→ TEXT SHOWN
:::

Okay, so his connection to cinema is specious at best. He starred in the first motion picture adaptation of the classic late ‘60s horror soap, and supposedly has a cameo in the new Tim Burton reboot. He appeared in a single TV movie, and Oliver Stone’s first full length feature (the schlocky Seizure). After that, nothing. No long running role on a nightly drama. No standing sitcom part as the quirky next door neighbor. Aside from personal appearances and stage work, Jonathan Frid was famous for one thing and one thing only - Dan Curtis’ insanely addictive Dark Shadows. As Barnabas Collins, the time-hopping vampire cursed with both a lust for blood and a romantic’s heart, he became an instant household icon. But beyond his supernatural stardom, there remained the typical actor’s tale.


Frid was born in Canada. He served in the military and graduated from McMaster University. He then attended The Royal Academy of Dramatic Arts in London, and received a Masters Degree in directing from Yale. While a student, he won a role in a play by William Snyder, and he would up spending the next three decades in the theater. Hoping to parlay his performances into a bit more financial gain (he planned on becoming an acting coach), Frid prepared to move to Hollywood. As luck would have it, his agent called informing him of the role on Shadows. Needless to say, he stayed put in NYC and, within weeks, became the talk of daytime television.

:::

→ EXERCISE DATA
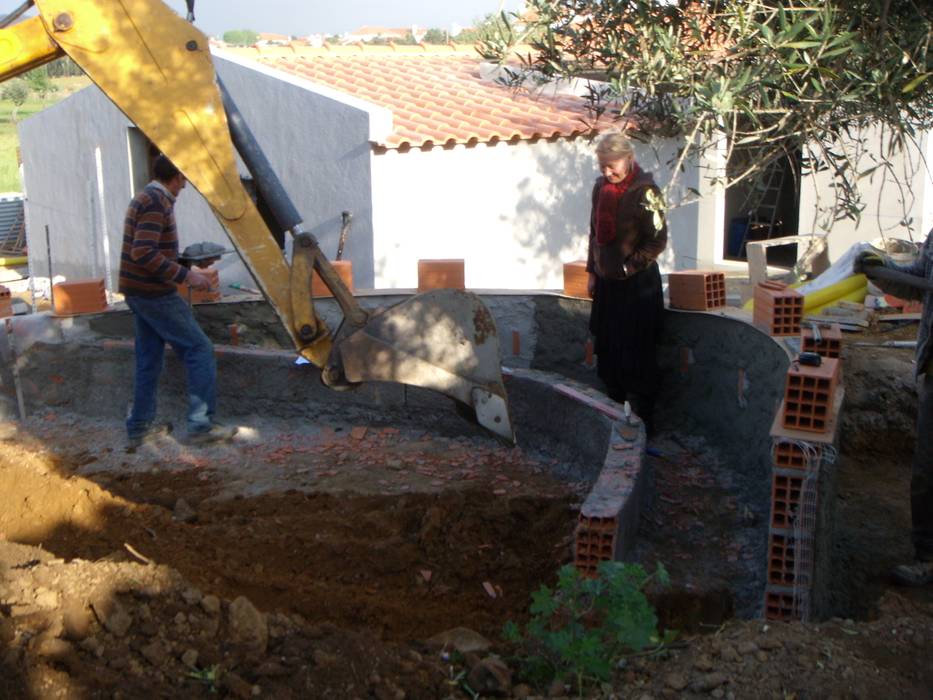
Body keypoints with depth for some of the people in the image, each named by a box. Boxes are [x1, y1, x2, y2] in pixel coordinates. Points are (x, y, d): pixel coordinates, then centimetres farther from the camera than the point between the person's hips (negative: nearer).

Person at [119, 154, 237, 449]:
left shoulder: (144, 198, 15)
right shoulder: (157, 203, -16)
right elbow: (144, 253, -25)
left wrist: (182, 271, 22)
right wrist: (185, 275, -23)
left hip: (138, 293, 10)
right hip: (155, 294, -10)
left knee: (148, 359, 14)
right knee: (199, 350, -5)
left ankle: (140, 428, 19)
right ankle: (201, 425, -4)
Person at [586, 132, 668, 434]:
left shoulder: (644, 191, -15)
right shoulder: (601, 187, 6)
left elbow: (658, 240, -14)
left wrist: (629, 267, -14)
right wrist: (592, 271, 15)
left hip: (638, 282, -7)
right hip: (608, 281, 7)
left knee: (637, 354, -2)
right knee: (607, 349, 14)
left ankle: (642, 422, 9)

:::

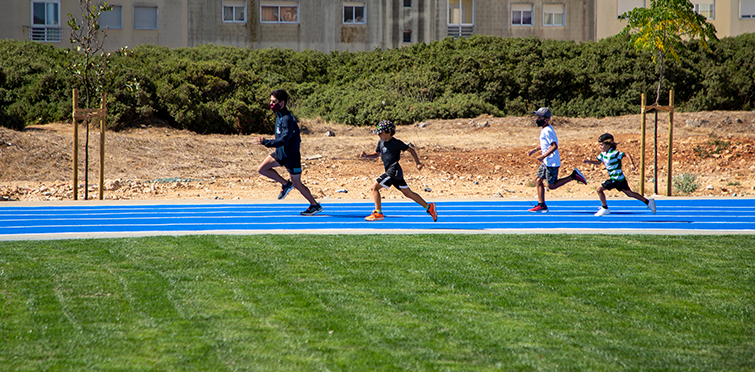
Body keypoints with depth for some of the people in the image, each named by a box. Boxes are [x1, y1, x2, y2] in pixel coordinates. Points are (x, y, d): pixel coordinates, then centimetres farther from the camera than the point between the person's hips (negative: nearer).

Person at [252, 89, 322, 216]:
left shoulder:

:::

→ WHAT THIS EXERCISE ASKS
1. Retype the passage about Jonathan Frid from "Frid was born" up to and including "of daytime television.".
2. Add 12 to every number in the keypoint triples (x, y and depth) in the rows of block 1, from the line with "right knee: (199, 350, -5)" up to and including the line with "right knee: (607, 349, 14)". Write out all of those lines, including the box line, whose numbers stay unchanged.

→ SOLUTIONS TO THE TASKS
1.
Frid was born in Canada. He served in the military and graduated from McMaster University. He then attended The Royal Academy of Dramatic Arts in London, and received a Masters Degree in directing from Yale. While a student, he won a role in a play by William Snyder, and he would up spending the next three decades in the theater. Hoping to parlay his performances into a bit more financial gain (he planned on becoming an acting coach), Frid prepared to move to Hollywood. As luck would have it, his agent called informing him of the role on Shadows. Needless to say, he stayed put in NYC and, within weeks, became the talk of daytime television.

2.
right knee: (211, 362, 7)
left ankle: (152, 440, 31)
right ankle: (213, 437, 8)
Person at [586, 132, 668, 434]:
left shoulder: (656, 203, -3)
right shoulder: (613, 199, 18)
left elbow: (670, 252, -2)
left wrist: (641, 279, -2)
right wrist: (604, 283, 27)
left hip: (650, 294, 5)
right hip: (620, 293, 19)
left knee: (649, 366, 10)
right knee: (619, 361, 26)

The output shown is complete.